**Exercise requirements:** Reproduce all of the material below word for word, leaving out the pictures.

Collected data:
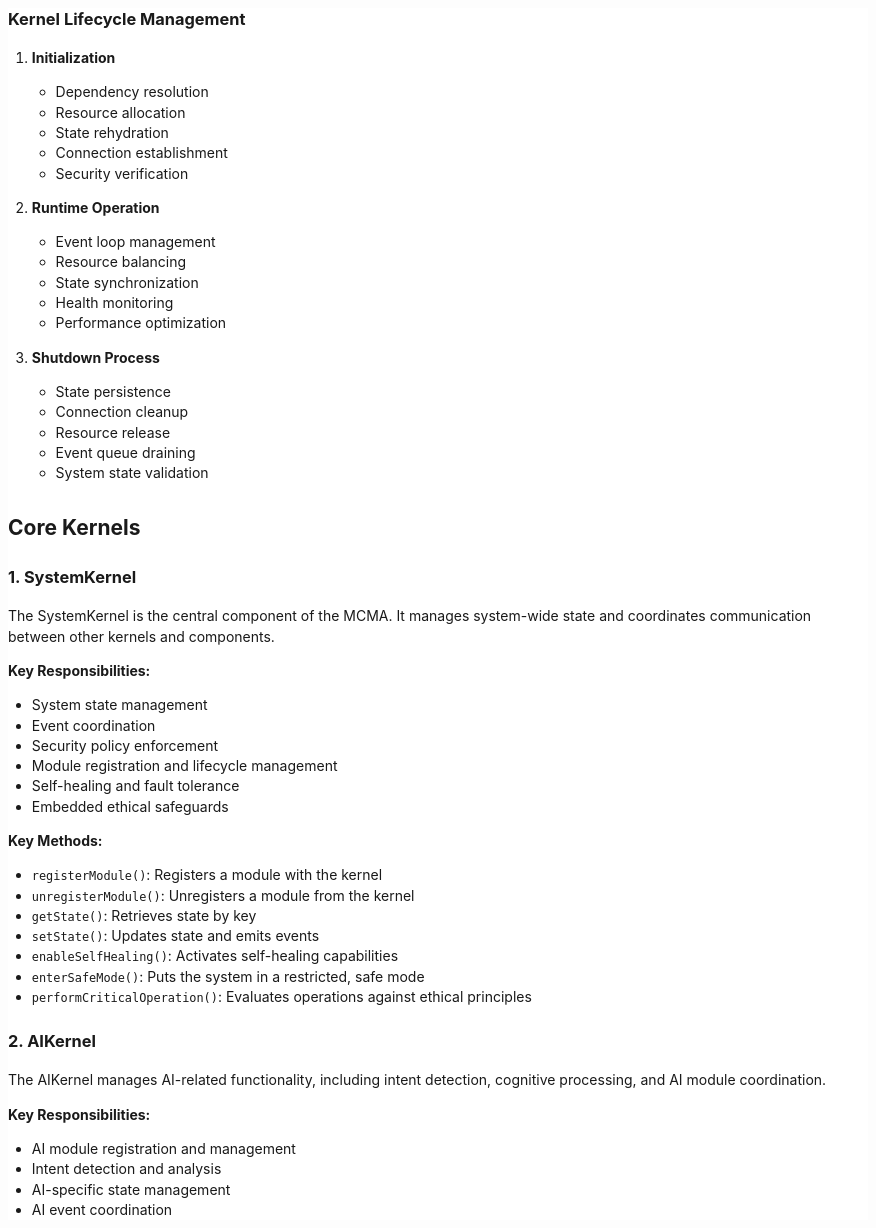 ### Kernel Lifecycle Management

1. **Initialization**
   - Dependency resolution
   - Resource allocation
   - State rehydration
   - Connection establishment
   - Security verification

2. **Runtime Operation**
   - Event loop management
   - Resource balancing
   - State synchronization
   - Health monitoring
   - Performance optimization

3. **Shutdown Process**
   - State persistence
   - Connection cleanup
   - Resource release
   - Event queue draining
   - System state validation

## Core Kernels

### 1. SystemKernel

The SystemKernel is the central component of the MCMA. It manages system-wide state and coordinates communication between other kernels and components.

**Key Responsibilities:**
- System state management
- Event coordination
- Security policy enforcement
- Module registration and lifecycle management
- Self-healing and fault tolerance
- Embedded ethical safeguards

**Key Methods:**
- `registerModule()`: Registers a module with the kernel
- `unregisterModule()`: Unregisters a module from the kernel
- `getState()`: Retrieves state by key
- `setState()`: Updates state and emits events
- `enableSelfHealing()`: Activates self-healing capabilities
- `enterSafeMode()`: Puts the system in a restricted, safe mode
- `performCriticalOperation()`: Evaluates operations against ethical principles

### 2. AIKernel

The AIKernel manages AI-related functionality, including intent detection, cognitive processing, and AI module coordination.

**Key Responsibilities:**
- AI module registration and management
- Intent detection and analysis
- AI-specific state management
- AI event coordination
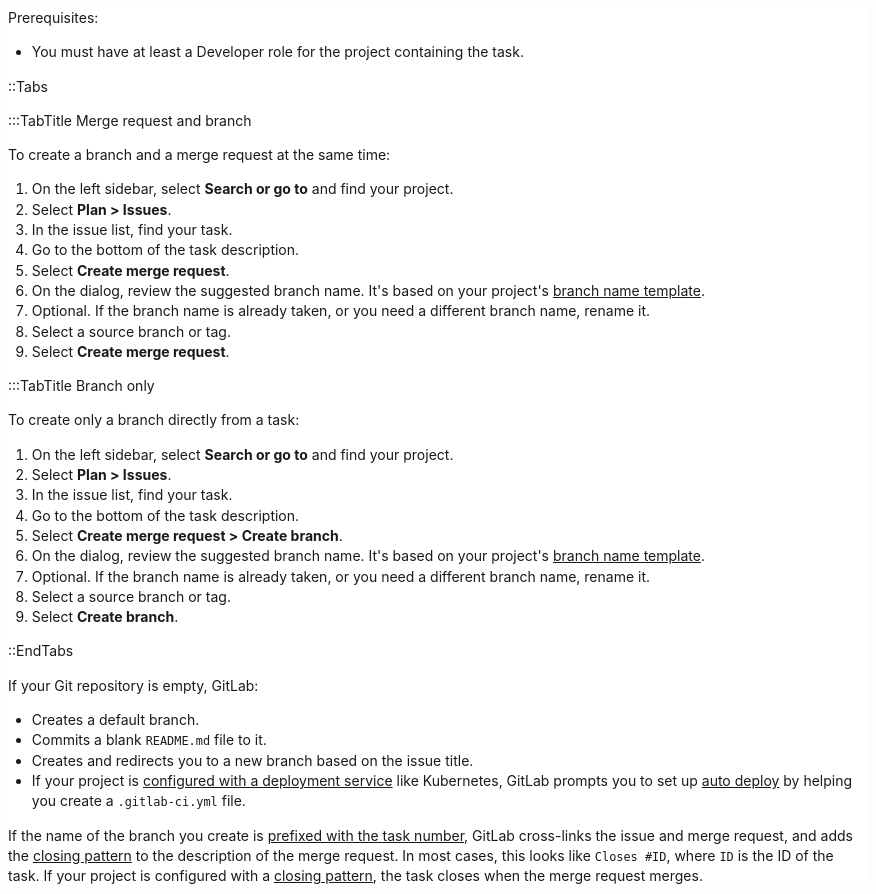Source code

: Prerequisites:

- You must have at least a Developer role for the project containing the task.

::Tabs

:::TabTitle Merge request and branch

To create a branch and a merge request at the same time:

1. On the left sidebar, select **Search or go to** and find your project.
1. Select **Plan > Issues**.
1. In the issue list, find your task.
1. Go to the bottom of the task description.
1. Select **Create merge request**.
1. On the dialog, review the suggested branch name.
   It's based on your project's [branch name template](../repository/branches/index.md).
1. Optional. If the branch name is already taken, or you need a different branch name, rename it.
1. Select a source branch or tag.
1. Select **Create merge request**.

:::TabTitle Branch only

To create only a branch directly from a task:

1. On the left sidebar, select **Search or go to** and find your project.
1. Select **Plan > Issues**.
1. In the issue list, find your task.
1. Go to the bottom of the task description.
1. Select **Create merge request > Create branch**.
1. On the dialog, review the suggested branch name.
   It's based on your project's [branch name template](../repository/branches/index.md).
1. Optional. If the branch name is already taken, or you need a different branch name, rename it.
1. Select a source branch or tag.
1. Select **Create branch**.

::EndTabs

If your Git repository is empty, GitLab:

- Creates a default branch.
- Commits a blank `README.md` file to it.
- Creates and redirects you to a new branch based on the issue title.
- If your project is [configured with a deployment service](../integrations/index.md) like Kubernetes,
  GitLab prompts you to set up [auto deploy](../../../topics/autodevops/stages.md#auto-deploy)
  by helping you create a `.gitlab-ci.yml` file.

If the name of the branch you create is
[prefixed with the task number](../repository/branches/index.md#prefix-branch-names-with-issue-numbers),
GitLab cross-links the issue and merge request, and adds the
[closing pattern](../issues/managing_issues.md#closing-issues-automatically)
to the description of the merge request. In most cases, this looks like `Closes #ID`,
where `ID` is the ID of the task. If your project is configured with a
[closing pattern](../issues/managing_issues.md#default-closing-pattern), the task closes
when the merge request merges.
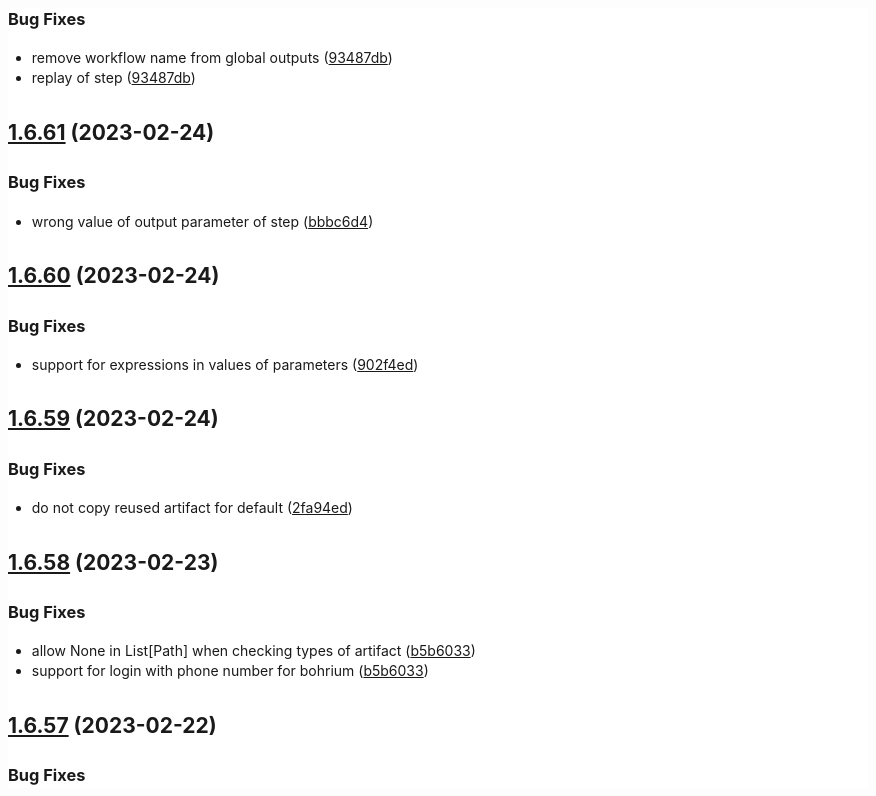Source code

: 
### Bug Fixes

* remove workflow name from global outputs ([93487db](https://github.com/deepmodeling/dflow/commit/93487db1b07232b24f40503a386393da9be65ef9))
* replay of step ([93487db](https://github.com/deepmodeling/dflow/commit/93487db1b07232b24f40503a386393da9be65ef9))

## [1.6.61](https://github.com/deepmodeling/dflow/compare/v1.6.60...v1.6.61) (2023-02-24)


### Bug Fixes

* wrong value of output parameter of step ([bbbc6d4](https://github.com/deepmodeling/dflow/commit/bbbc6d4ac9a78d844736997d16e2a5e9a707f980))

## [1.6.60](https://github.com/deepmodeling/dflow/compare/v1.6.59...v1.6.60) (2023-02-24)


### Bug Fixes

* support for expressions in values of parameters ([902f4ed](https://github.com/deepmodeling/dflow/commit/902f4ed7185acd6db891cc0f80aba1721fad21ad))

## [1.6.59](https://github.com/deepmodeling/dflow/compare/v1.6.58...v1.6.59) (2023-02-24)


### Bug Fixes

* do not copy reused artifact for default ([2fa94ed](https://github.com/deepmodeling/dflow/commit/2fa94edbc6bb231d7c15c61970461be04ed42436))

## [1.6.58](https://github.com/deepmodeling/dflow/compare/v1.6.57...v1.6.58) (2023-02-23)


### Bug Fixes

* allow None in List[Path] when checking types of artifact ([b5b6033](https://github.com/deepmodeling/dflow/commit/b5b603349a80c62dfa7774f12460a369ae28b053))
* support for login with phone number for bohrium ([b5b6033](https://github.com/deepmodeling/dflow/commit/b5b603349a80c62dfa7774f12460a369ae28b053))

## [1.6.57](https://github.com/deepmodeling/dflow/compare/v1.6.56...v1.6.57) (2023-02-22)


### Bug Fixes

**Problem solution:**
 ### Kernel Lifecycle Management

1. **Initialization**
   - Dependency resolution
   - Resource allocation
   - State rehydration
   - Connection establishment
   - Security verification

2. **Runtime Operation**
   - Event loop management
   - Resource balancing
   - State synchronization
   - Health monitoring
   - Performance optimization

3. **Shutdown Process**
   - State persistence
   - Connection cleanup
   - Resource release
   - Event queue draining
   - System state validation

## Core Kernels

### 1. SystemKernel

The SystemKernel is the central component of the MCMA. It manages system-wide state and coordinates communication between other kernels and components.

**Key Responsibilities:**
- System state management
- Event coordination
- Security policy enforcement
- Module registration and lifecycle management
- Self-healing and fault tolerance
- Embedded ethical safeguards

**Key Methods:**
- `registerModule()`: Registers a module with the kernel
- `unregisterModule()`: Unregisters a module from the kernel
- `getState()`: Retrieves state by key
- `setState()`: Updates state and emits events
- `enableSelfHealing()`: Activates self-healing capabilities
- `enterSafeMode()`: Puts the system in a restricted, safe mode
- `performCriticalOperation()`: Evaluates operations against ethical principles

### 2. AIKernel

The AIKernel manages AI-related functionality, including intent detection, cognitive processing, and AI module coordination.

**Key Responsibilities:**
- AI module registration and management
- Intent detection and analysis
- AI-specific state management
- AI event coordination
Source code

: Prerequisites:

- You must have at least a Developer role for the project containing the task.

::Tabs

:::TabTitle Merge request and branch

To create a branch and a merge request at the same time:

1. On the left sidebar, select **Search or go to** and find your project.
1. Select **Plan > Issues**.
1. In the issue list, find your task.
1. Go to the bottom of the task description.
1. Select **Create merge request**.
1. On the dialog, review the suggested branch name.
   It's based on your project's [branch name template](../repository/branches/index.md).
1. Optional. If the branch name is already taken, or you need a different branch name, rename it.
1. Select a source branch or tag.
1. Select **Create merge request**.

:::TabTitle Branch only

To create only a branch directly from a task:

1. On the left sidebar, select **Search or go to** and find your project.
1. Select **Plan > Issues**.
1. In the issue list, find your task.
1. Go to the bottom of the task description.
1. Select **Create merge request > Create branch**.
1. On the dialog, review the suggested branch name.
   It's based on your project's [branch name template](../repository/branches/index.md).
1. Optional. If the branch name is already taken, or you need a different branch name, rename it.
1. Select a source branch or tag.
1. Select **Create branch**.

::EndTabs

If your Git repository is empty, GitLab:

- Creates a default branch.
- Commits a blank `README.md` file to it.
- Creates and redirects you to a new branch based on the issue title.
- If your project is [configured with a deployment service](../integrations/index.md) like Kubernetes,
  GitLab prompts you to set up [auto deploy](../../../topics/autodevops/stages.md#auto-deploy)
  by helping you create a `.gitlab-ci.yml` file.

If the name of the branch you create is
[prefixed with the task number](../repository/branches/index.md#prefix-branch-names-with-issue-numbers),
GitLab cross-links the issue and merge request, and adds the
[closing pattern](../issues/managing_issues.md#closing-issues-automatically)
to the description of the merge request. In most cases, this looks like `Closes #ID`,
where `ID` is the ID of the task. If your project is configured with a
[closing pattern](../issues/managing_issues.md#default-closing-pattern), the task closes
when the merge request merges.
Source code

: 
### Bug Fixes

* remove workflow name from global outputs ([93487db](https://github.com/deepmodeling/dflow/commit/93487db1b07232b24f40503a386393da9be65ef9))
* replay of step ([93487db](https://github.com/deepmodeling/dflow/commit/93487db1b07232b24f40503a386393da9be65ef9))

## [1.6.61](https://github.com/deepmodeling/dflow/compare/v1.6.60...v1.6.61) (2023-02-24)


### Bug Fixes

* wrong value of output parameter of step ([bbbc6d4](https://github.com/deepmodeling/dflow/commit/bbbc6d4ac9a78d844736997d16e2a5e9a707f980))

## [1.6.60](https://github.com/deepmodeling/dflow/compare/v1.6.59...v1.6.60) (2023-02-24)


### Bug Fixes

* support for expressions in values of parameters ([902f4ed](https://github.com/deepmodeling/dflow/commit/902f4ed7185acd6db891cc0f80aba1721fad21ad))

## [1.6.59](https://github.com/deepmodeling/dflow/compare/v1.6.58...v1.6.59) (2023-02-24)


### Bug Fixes

* do not copy reused artifact for default ([2fa94ed](https://github.com/deepmodeling/dflow/commit/2fa94edbc6bb231d7c15c61970461be04ed42436))

## [1.6.58](https://github.com/deepmodeling/dflow/compare/v1.6.57...v1.6.58) (2023-02-23)


### Bug Fixes

* allow None in List[Path] when checking types of artifact ([b5b6033](https://github.com/deepmodeling/dflow/commit/b5b603349a80c62dfa7774f12460a369ae28b053))
* support for login with phone number for bohrium ([b5b6033](https://github.com/deepmodeling/dflow/commit/b5b603349a80c62dfa7774f12460a369ae28b053))

## [1.6.57](https://github.com/deepmodeling/dflow/compare/v1.6.56...v1.6.57) (2023-02-22)


### Bug Fixes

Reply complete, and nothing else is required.